Have You Played... Titanfall?
Mechs + parkour
Have You Played? is an endless stream of game retrospectives. One a day, every day, perhaps for all time.
Titanfall [official site] found ways to marry the hitscan weapons and low time-to-kill combat of military shooters with the kinetic, frenetic fighting of Quake and Unreal Tournament. Those ways were called "parkour" and "mechs".
As a foot soldier, you'd use jump jets to soar on to rooftops, then sprint and wallrun to move across the industrial planets you were fighting upon. Earn a few kills in the multiplayer mode, or simply wait long enough, and you could then call down a mech from the sky. Your robot buddy could then act as mobile sentry or welcome you into the warm embrace of his chest cavity so you could pilot him directly. This war on two different scales was a thrill, particularly in Capture The Flag.
It was full of little moments of drama. When you'd leap onto the back of an enemy Titan and hold on for long enough to tear out its battery. When you'd lose a match and would need to flee to your dropships, pursued by the winners. When you'd be in the midst of a tense firefight and you'd unlock your titanfall ability, and turn the tide with the stomping arrival of a giant robot. It was a great game.

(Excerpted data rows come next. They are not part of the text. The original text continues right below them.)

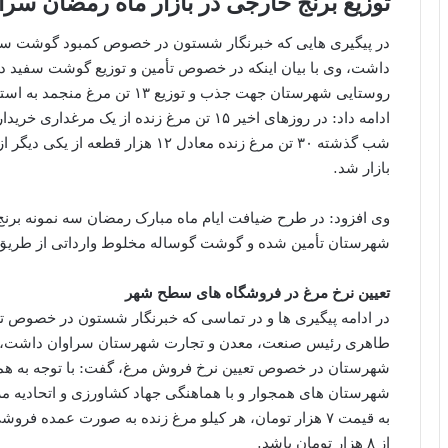
توزیع برنج خارجی در بازار ماه رمضان سرا
در پیگیری هایی که خبرنگار شستون در خصوص کمبود گوشت سفی
داشت، وی با بیان اینکه در خصوص تأمین و توزیع گوشت سفید د
روستایی شهرستان جهت جذب و توز
ادامه داد: در روزهای اخیر ۱۵ تن مرغ زنده از
شب گذشته ۳۰ تن مرغ زنده معادل ۱۲ ه
بازار شد.
شهرستان تأمین شده و گوشت گوساله مخلوط وارداتی از طریق 
تعیین نرخ مرغ در فروشگاه های سطح شهر
در ادامه پیگیری ها و در تماسی که خبرنگار شستون در خصوص تعی
طاهری رئیس صنعت، معدن و تجارت شهرستان سراوان داشت، وی 
شهرستان در خصوص تعیین نرخ فروش مرغ، گفت: با توجه به هماه
شهرستان های همجوار و با هماهنگی جهاد کشاورزی و اتحادیه م
از ۸ هزار تومان باشد.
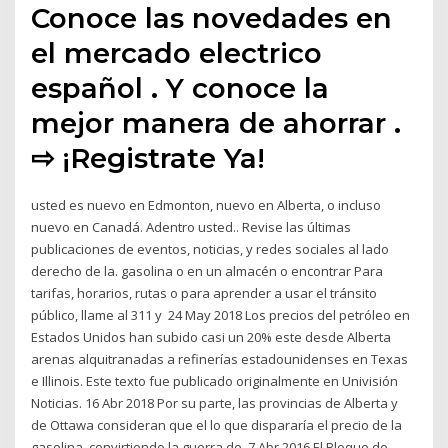
Conoce las novedades en
el mercado electrico
español . Y conoce la
mejor manera de ahorrar .
⇨ ¡Registrate Ya!
usted es nuevo en Edmonton, nuevo en Alberta, o incluso
nuevo en Canadá. Adentro usted.. Revise las últimas
publicaciones de eventos, noticias, y redes sociales al lado
derecho de la. gasolina o en un almacén o encontrar Para
tarifas, horarios, rutas o para aprender a usar el tránsito
público, llame al 311 y 24 May 2018 Los precios del petróleo en
Estados Unidos han subido casi un 20% este desde Alberta
arenas alquitranadas a refinerías estadounidenses en Texas
e Illinois. Este texto fue publicado originalmente en Univisión
Noticias. 16 Abr 2018 Por su parte, las provincias de Alberta y
de Ottawa consideran que el lo que dispararía el precio de la
gasolina, convirtiendo la guerra de 7 Abr 2016 El Bloque de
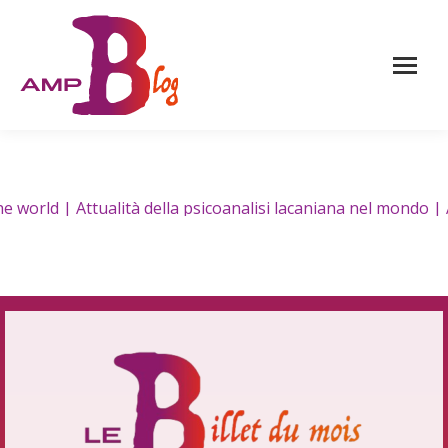
rld | Attualità della psicoanalisi lacaniana nel mondo | At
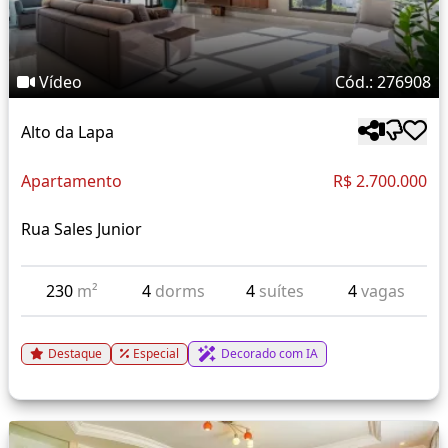
Vídeo
Cód.: 276908
Alto da Lapa
Apartamento
R$ 2.700.000
Rua Sales Junior
230
m²
4
dorms
4
suítes
4
vagas
Destaque
Especial
Decorado com IA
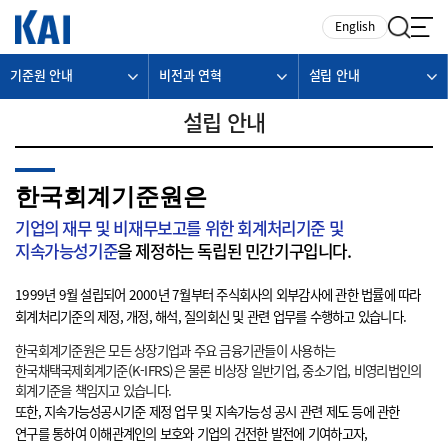
카피라이트로 가기
본문으로 가기
주메뉴로 가기
English
기준원 안내
비전과 연혁
설립 안내
설립 안내
한국회계기준원은
기업의 재무 및 비재무보고를 위한 회계처리기준 및
지속가능성기준
을 제정하는 독립된 민간기구입니다.
1999년 9월 설립되어 2000년 7월부터 주식회사의 외부감사에 관한 법률에 따라
회계처리기준의 제정, 개정, 해석, 질의회신 및 관련 업무를 수행하고 있습니다.
한국회계기준원은 모든 상장기업과 주요 금융기관들이 사용하는
한국채택국제회계기준(K-IFRS)은 물론 비상장 일반기업, 중소기업, 비영리법인의
회계기준을 책임지고 있습니다.
또한, 지속가능성공시기준 제정 업무 및 지속가능성 공시 관련 제도 등에 관한
연구를 통하여 이해관계인의 보호와 기업의 건전한 발전에 기여하고자,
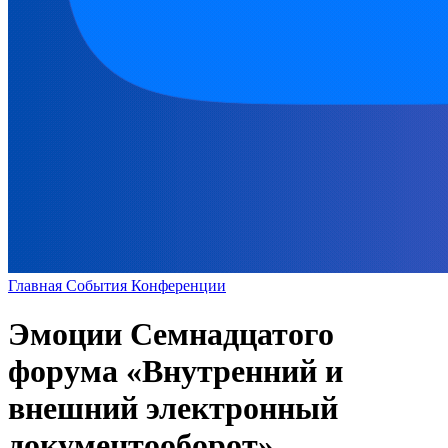
Главная
События
Конференции
Эмоции Семнадцатого
форума «Внутренний и
внешний электронный
документооборот»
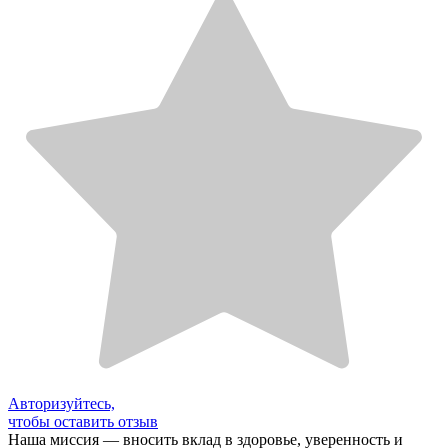
Авторизуйтесь,
чтобы оставить отзыв
Наша миссия — вносить вклад в здоровье, уверенность и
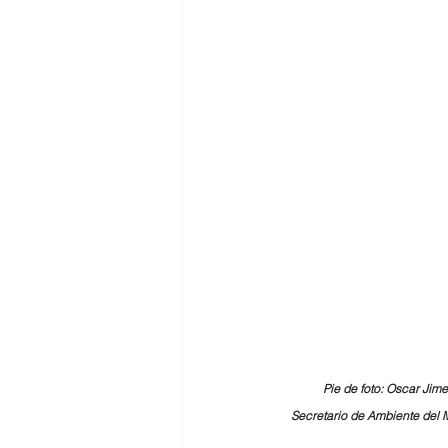
Pie de foto: Oscar Jim
Secretario de Ambiente del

I was thinking about why Titanfall didn't take off a few weeks ago and, yeah, I agree with Chris Donlan. The game's drab, mining corporation fiction does it no favours and runs counter to the giddy fantasy of its mechanics. But it probably also didn't help that the game sold at a ridiculous £50 at launch, with no real singleplayer modes, plenty of paid DLC, no mods, no dedicated servers and little or no progression system to tie the disparate battles of its multiplayer together.